Examples of where two nodes on top of each other is likely correct:
when the nodes have level or layer tags
situations in indoor mapping
passenger lifts which are part of the pedestrian street network
Also certain data loaded into OSM was ‘noded’ so where any features crossed a node was created in each. The main example is TIGER data in the US, but early imports of shape files often resulted in the same feature. Joining such nodes had undesireable properties (such as allowing routing from a bridge on to the road underneath).
Thanks both. Is there a way of exploding the nodes like you can PowerPoint layers (like this), to inspect each one in turn? Maybe in JOSM?

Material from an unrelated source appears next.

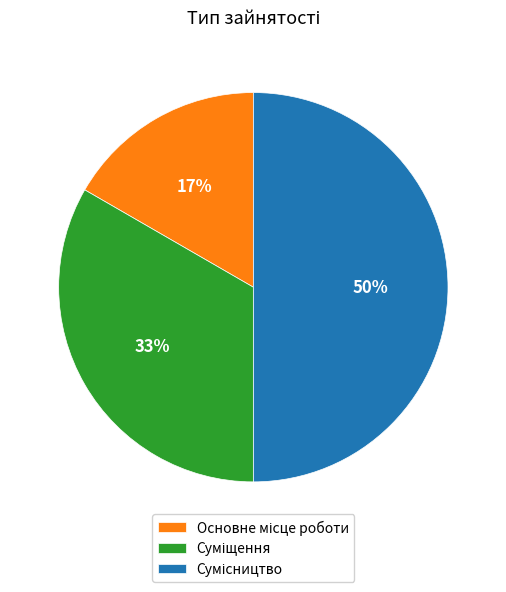

To the nearest percent, what is the average slice percentage?

33%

I’m still on iD and the only way I know is to ‘disconnect’ a node, drag it sideways to inspect it and the one underneath, and then reassemble if necessary. The result is immaterial changes mixed in with the material ones, which have to be uploaded to the database nonetheless.

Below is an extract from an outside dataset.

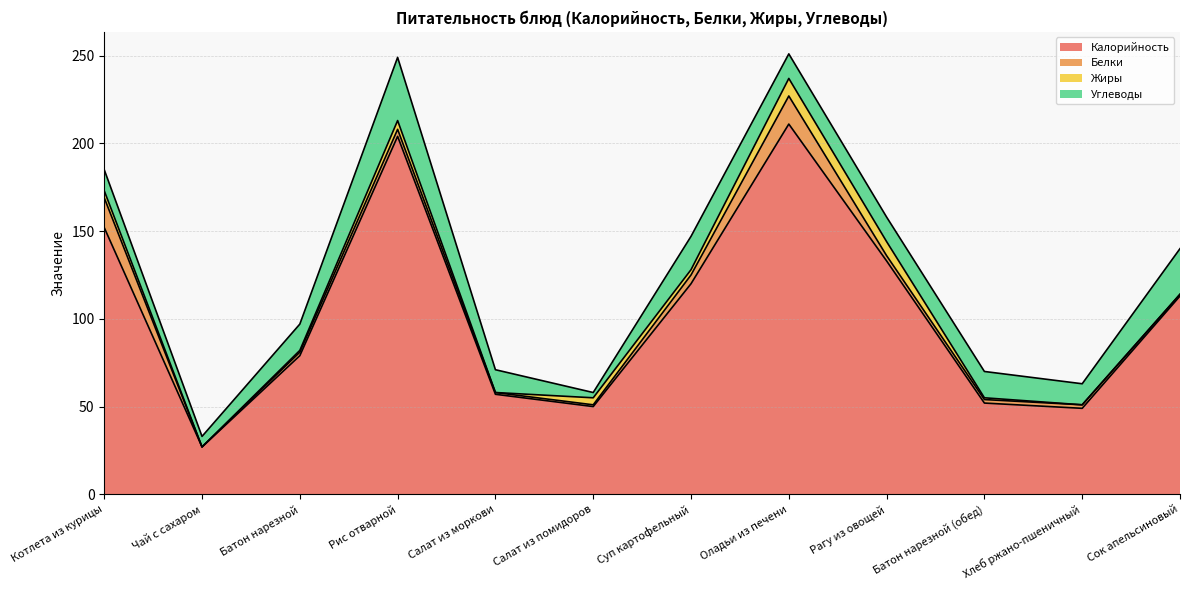

The Калорийность series shows 78 at Рагу из овощей. True or false?

False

Also iD-related: if a way seems needlessly complicated, I tend to drag one node on top of another, and one of them magically disappears - I assumed it was quietly deleted once merged with its sister, but I’m wondering now if actually I’m piling nodes on top of each other?
Not with that visual effect, but you can use the middle mouse button to select from stacked features in JOSM.

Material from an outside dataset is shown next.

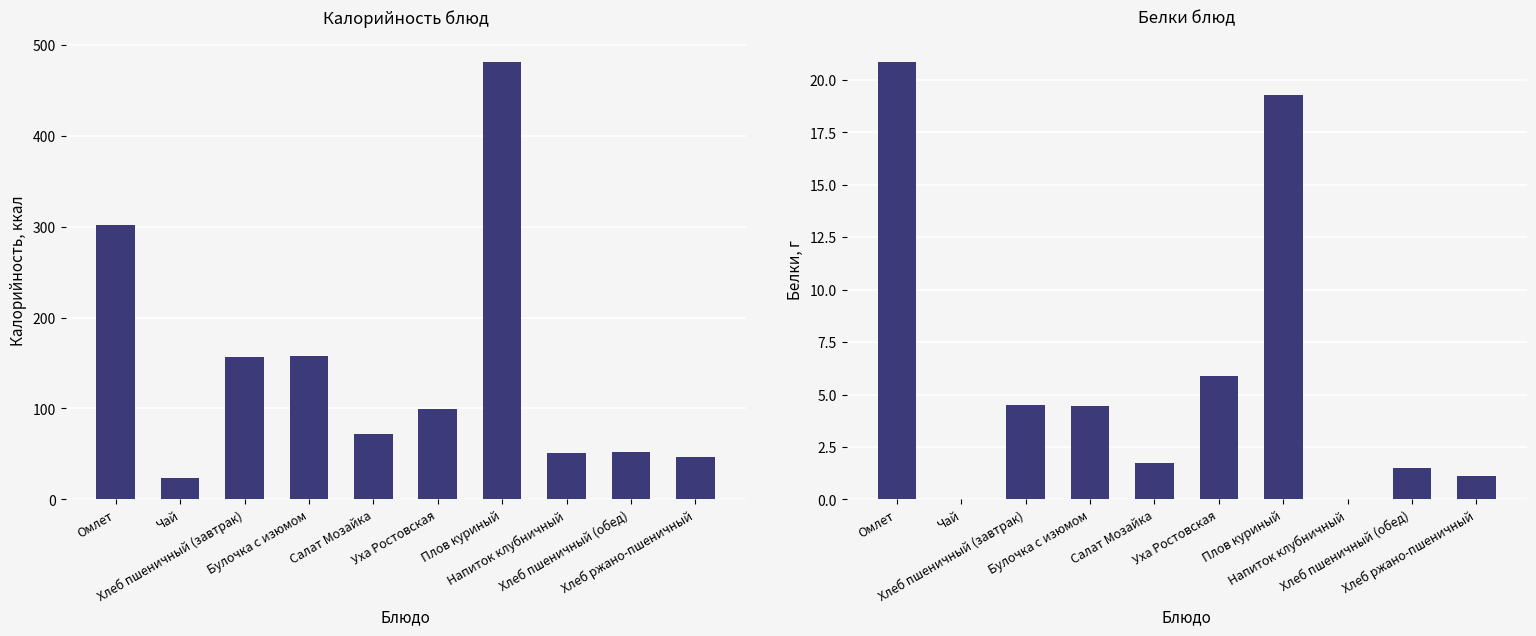

What is the difference between the maximum and minimum values in the Белки series?

20.9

If you want to avoid such immaterial changes in iD, I believe you can undo the action(s) with Ctrl+Z instead of dragging it back by hand after you have inspected the situation.
(In JOSM, this is particularly useful because undo doesn’t change your selection. So if the middle mouse button doesn’t work as well because the nodes have no tags, you can move the nodes apart, select the one you want to delete/edit, use undo to get them back to their original location, and you will still have that node selected. Not sure if that applies to iD as well.)
From what I understand, iD automatically snaps and merges nodes you drag close to each other like that, so it should do what you expected.